T, &T, &mut T are data types. On right in expression they are constructors. On left they pattern match the data. The default is to move the variable on the right, i.e. if it is not a Copy type and declared with let in previous lines you no longer can access it afterwards. ref/ref mut borrows from that variable instead. Especially with Copy type a ref mut allows the original fields to be changed. A basic structure you can just use structure.field = but enums require this added syntax.

let mut opt = Some(1);
// if let Some(ref mut val) = opt { //old style
// as @scottmcm mentions Now that match ergonomics is stable
if let /* &mut */ Some(val) = &mut opt { // ref mut is now implied, but can add if want
    *val = 2;
println!("{:?}", opt);

Yes, it's a feature, either uses on the stack just above in a hidden variable (e.g. let x = &-1i32.abs()) or in those literal cases static memory.


Just to add/clarify, it’s not just literals. You can, eg, apply this to a const-fn return value or more generally, anything that can be const (modulo the unsafe cell restrictions).

1 Like

No, in C++ you can't create a reference or pointer to a literal.

Thanks everyone for these answers. Just one more thing though, am I correct that the following line results in not one but 2 hidden variables being created in order to support the required levels of dereferencing? (the first to store false and the second to store a reference to the first)

let ref x = &false; // type of x is &&bool

In theory, perhaps. But do remember that the compiler is smart enough to determine your actual requirements and eliminate any unnecessary allocations or stores/loads.
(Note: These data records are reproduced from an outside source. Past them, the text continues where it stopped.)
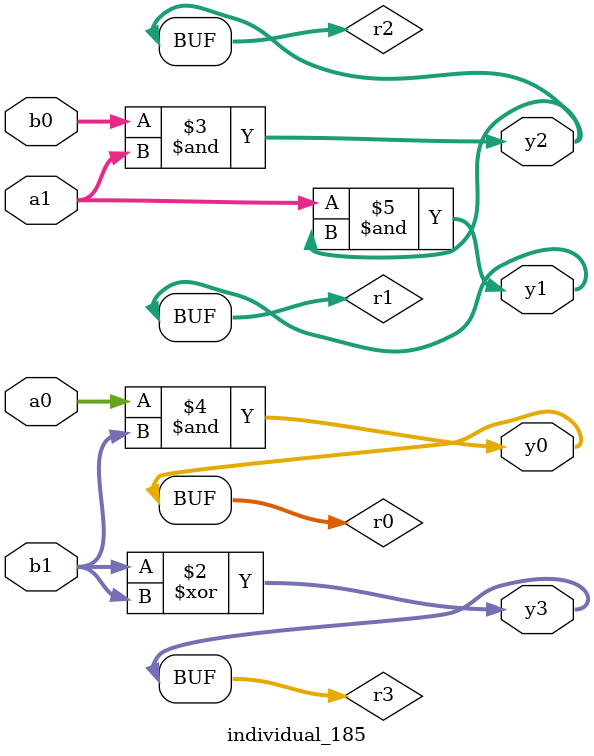
<source format=sv>
module individual_185(input logic [15:0] a1, input logic [15:0] a0, input logic [15:0] b1, input logic [15:0] b0, output logic [15:0] y3, output logic [15:0] y2, output logic [15:0] y1, output logic [15:0] y0);
logic [15:0] r0, r1, r2, r3;  always@(*) begin 	 r0 = a0; r1 = a1; r2 = b0; r3 = b1;  	 r3  ^=  b1 ; 	 r2  &=  a1 ; 	 r0  &=  b1 ; 	 r1  &=  r2 ; 	 y3 = r3; y2 = r2; y1 = r1; y0 = r0; end
endmodule
</source>
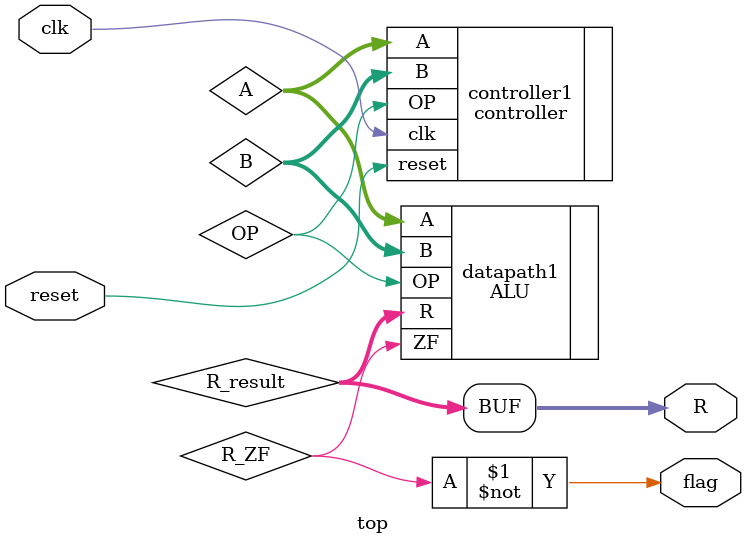
<source format=v>
module top
(
    input wire clk, reset,
    output wire [4:0] R,
    output wire flag
);

wire [4:0] A,B;
wire OP;
wire [4:0] R_result;
wire R_ZF;

controller controller1 (
    .clk(clk),
    .reset(reset),
    .A(A),
    .B(B),
    .OP(OP)
);

ALU datapath1 (
    .A(A),
    .B(B),
    .OP(OP),
    .R(R_result),
    .ZF(R_ZF)
);

assign R = R_result;
assign flag = ~R_ZF;

endmodule
</source>
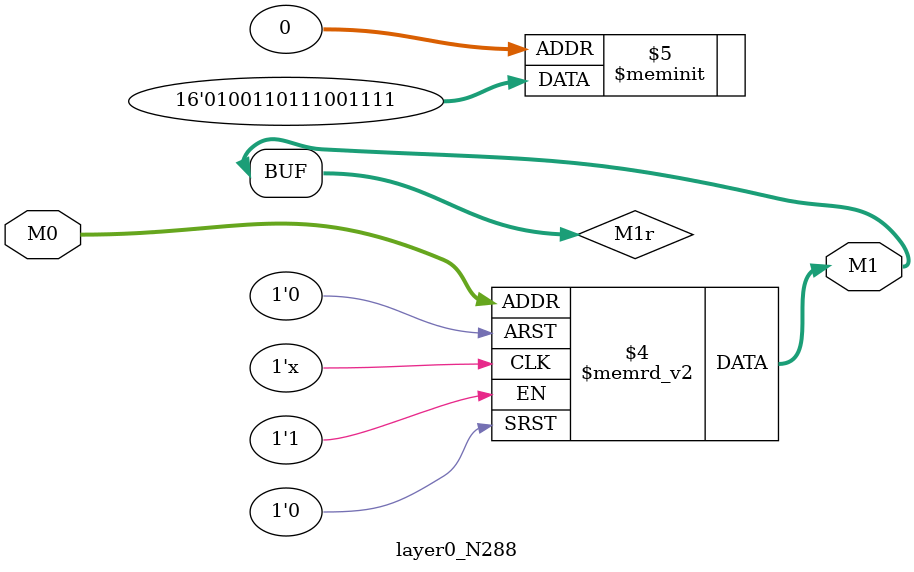
<source format=v>
module layer0_N288 ( input [2:0] M0, output [1:0] M1 );

	(*rom_style = "distributed" *) reg [1:0] M1r;
	assign M1 = M1r;
	always @ (M0) begin
		case (M0)
			3'b000: M1r = 2'b11;
			3'b100: M1r = 2'b01;
			3'b010: M1r = 2'b00;
			3'b110: M1r = 2'b00;
			3'b001: M1r = 2'b11;
			3'b101: M1r = 2'b11;
			3'b011: M1r = 2'b11;
			3'b111: M1r = 2'b01;

		endcase
	end
endmodule

</source>
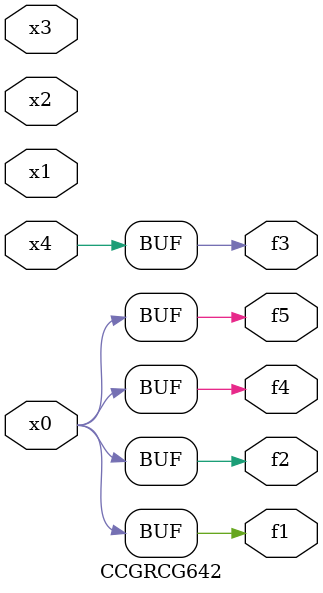
<source format=v>
module CCGRCG642(
	input x0, x1, x2, x3, x4,
	output f1, f2, f3, f4, f5
);
	assign f1 = x0;
	assign f2 = x0;
	assign f3 = x4;
	assign f4 = x0;
	assign f5 = x0;
endmodule

</source>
Lifetime analysis plays a big part in such elimination.

Edit: Another way to view this is that *, &, ref, etc. convey semantic meaning to the compiler. Unlike c, c++, etc, they do not directly instruct the compiler to generate or dereference pointers. The fact that the Add trait's impl specifies an & input parameter does not inherently cause the compiler to generate a value in a memory location and then compile an add-from-memory instruction.


To add to @TomP "compiler is smart enough to determine your actual requirements";
clippy is a lint tool that can warn about unneeded & and many other non-idiomatic code use. Currently needs nightly. Available on play too.

rustup update nightly
rustup component add --toolchain nightly clippy-preview
cargo +nightly clippy
1 Like

Why unlike? C or C++ compilers can do the same optimizations in this regard.

Of course they can. But stating that fact would have required me to write a much longer answer. The reality is that all programming languages express intent to their compilation tool, which is free to optimize within usually-knowable constraints. That's even true for assemblers, which often choose an appropriate address-syllable form based on other aspects of the code (e.g., branch distance or data-item index and item size).

Right but I wasn’t sure why you chose to say “unlike”, which makes it sound like this optimization is unique to Rust with respect to those languages. But I think we’re good now :slight_smile:

I used "unlike" because I feel that in c and similar languages the addressing-related modifiers express intent with respect to the implementing code much more than they do in Rust. Rust uses & to indicate that ownership is not being transferred; it does not use & to instruct the compiler to pass an address. In fact in the case of & (but not &mut) a common compiler behavior for simple items and expressions of small storage size is to pass them by value.


I think I agree with you for C, but I think the distinction is blurrier for something like C++.

Yeah, that's one way to look at it. Another is that the data behind the pointer is aliased, and this is an explicit way to inform the compiler about it.

In the presence of an optimizer, this is somewhat moot. In Rust, mechanically, it's passing a pointer - a debug build will pass a pointer, even if a release/optimized build wouldn't. In a release build, if the callee smuggles this reference somewhere that isn't inlined or forms a raw ptr off it, then the indirection has to stick around. No different than C++, really.

Anyway, I think we're splitting hairs and likely distracting this thread, and I think I understand your rationale now.